[Itemized modification records]

◆ ◆ ◆ ◆

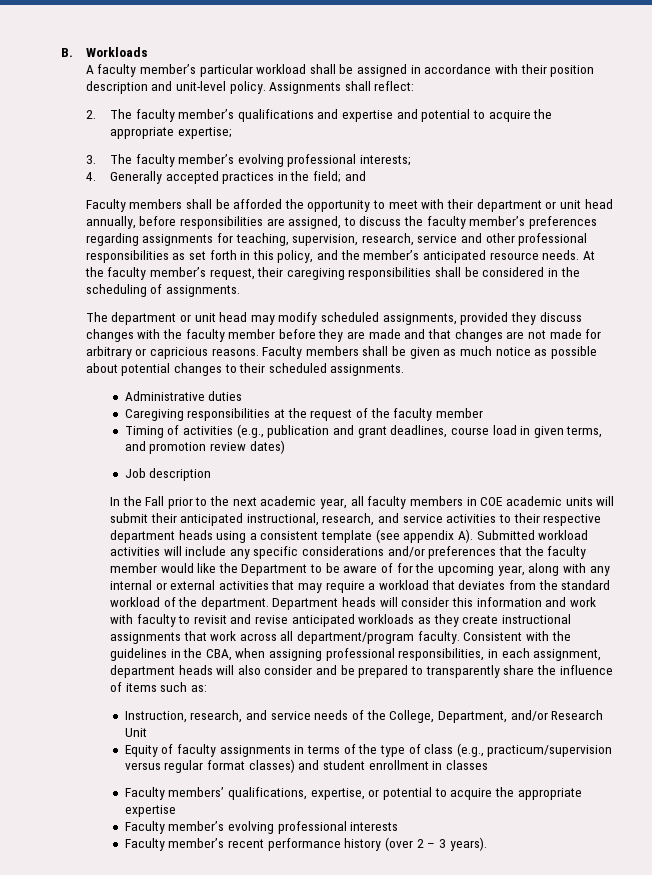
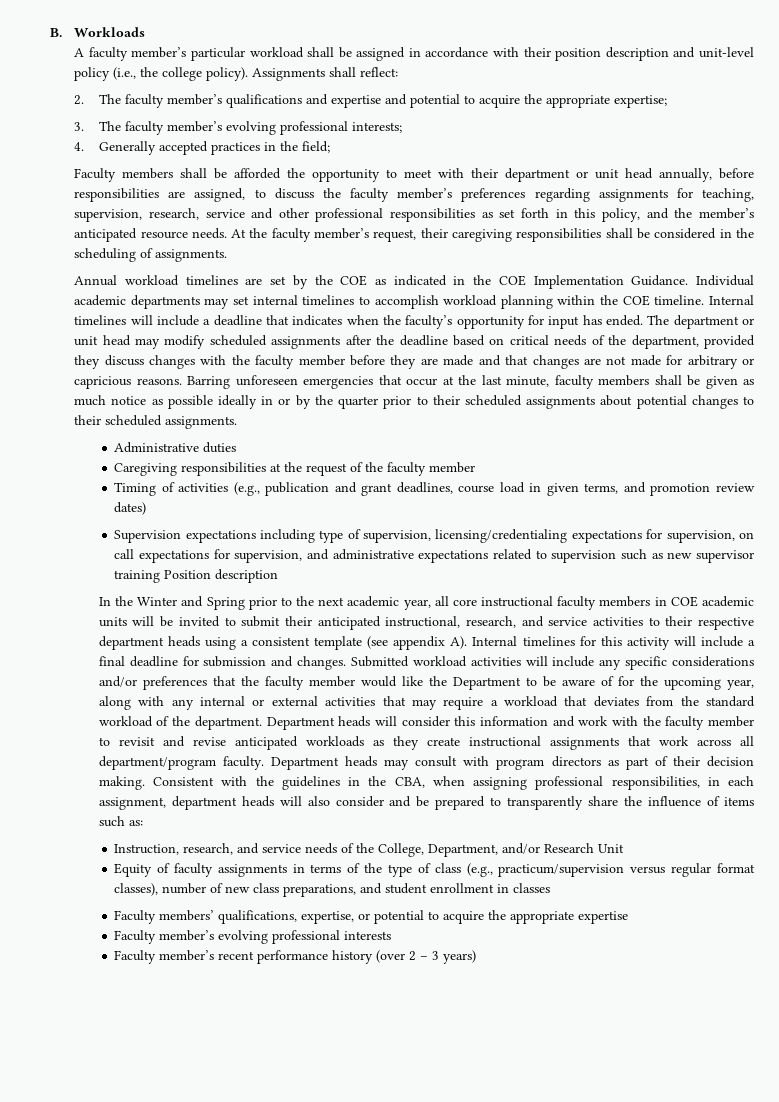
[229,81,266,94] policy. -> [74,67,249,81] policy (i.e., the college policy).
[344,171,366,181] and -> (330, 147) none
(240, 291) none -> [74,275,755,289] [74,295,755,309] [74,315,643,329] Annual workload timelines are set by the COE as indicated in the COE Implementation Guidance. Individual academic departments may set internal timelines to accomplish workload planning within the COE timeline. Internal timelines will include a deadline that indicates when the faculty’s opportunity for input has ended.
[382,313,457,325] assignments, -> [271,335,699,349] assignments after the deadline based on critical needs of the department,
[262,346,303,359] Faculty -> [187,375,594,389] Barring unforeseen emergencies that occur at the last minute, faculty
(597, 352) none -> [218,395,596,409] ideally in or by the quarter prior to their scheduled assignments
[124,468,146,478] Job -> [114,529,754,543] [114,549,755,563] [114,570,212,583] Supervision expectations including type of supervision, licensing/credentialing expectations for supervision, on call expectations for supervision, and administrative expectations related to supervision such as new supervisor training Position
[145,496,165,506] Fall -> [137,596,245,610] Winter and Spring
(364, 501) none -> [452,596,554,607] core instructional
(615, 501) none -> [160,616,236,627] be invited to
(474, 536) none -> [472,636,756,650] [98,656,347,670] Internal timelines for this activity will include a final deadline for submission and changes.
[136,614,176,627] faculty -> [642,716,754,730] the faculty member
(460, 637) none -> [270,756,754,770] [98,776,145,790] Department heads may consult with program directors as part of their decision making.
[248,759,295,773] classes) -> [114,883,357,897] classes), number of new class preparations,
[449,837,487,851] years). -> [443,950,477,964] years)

◆ ◆ ◆ ◆

INSTRUCTION:
Print exactly the lines from the one with "(460, 637) none" through the end of the data, inclusive.

SOLUTION:
(460, 637) none -> [270,756,754,770] [98,776,145,790] Department heads may consult with program directors as part of their decision making.
[248,759,295,773] classes) -> [114,883,357,897] classes), number of new class preparations,
[449,837,487,851] years). -> [443,950,477,964] years)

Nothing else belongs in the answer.